Task brief: In the passage on the Psagot Winery, what is the winery's top wine?

Source extract:
────────────────────

The Psagot Winery was founded by Na’ama and Yaakov Berg, who started to plant vineyards either in 1998, or 2002. Berg, who immigrated to Israel from the Soviet Union, is the CEO. According to the Independent, in 2007 the Falic family of Florida, who own Duty Free America, purchased 32,000 shares in Psagot winery for 4.1 million shekels, becoming majority shareholders and directors. In addition to a modern barrel cellar, some of the oak barriques are stored in a cave dating back to the Second Temple era. The winery's top wine is a Bordeaux blend named Edom. Regular varietal wines are produced in the Psagot series and there is also a Port-style wine. In 2007 and 2008, the winery produced 65,000 bottles annually. In 2010, the winery produced 80,000 bottles of wine a year, the majority for export. By 2015, the number produced had grown to 250,000 bottles per year, of which 65% are exported. Palestinian Arabs and Israeli Jews work there side by side which, according to Akiva Novick, creates an island of co-existence in sea of mistrust. The American evangelical Christian organization HaYovel has sent volunteers to tend and harvest Psagot Winery's vineyards. Non-Jews are not allowed to work in the vineyard itself, for kosher reasons. Berg says calls to boycott his wines have only increased demand. The winery has developed into "a favourite destination" for right-wing Israeli and American politicians. Other wineries exist around Psagot, and the Yesha Council hopes to make them a tourist attraction. According to the local Palestinians and the Israeli human rights group Yesh Din, the wineries are partially planted on privately owned Palestinian land. Israeli officials confirmed that the Berg house lies atop a quarter hectare of privately owned Palestinian land; in 2003 a demolition order (COGAT Order 252/03) was issued by the Israeli authorities against Mr Berg’s home as, even under Israeli law, his decision to build on the privately owned land is illegal. As of 2019, the order had yet to be enforced.

────────────────────

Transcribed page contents
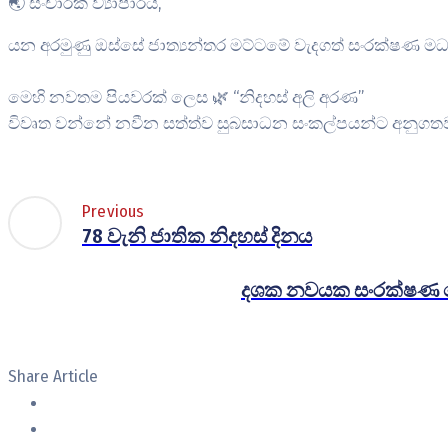
🌏 සංචාරක ව්‍යාපාරය,
යන අරමුණු ඔස්සේ ජාත්‍යන්තර මට්ටමේ වැදගත් සංරක්ෂණ මධ
මෙහි නවතම පියවරක් ලෙස 🌿 “නිදහස් අලි අරණ”
විවෘත වන්නේ නවීන සත්ත්ව සුබසාධන සංකල්පයන්ට අනුගතව, වැ
Previous
78 වැනි ජාතික නිදහස් දිනය
දශක නවයක සංරක්ෂණ 
Share Article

────────────────────

Solution to this task: A Bordeaux blend named Edom.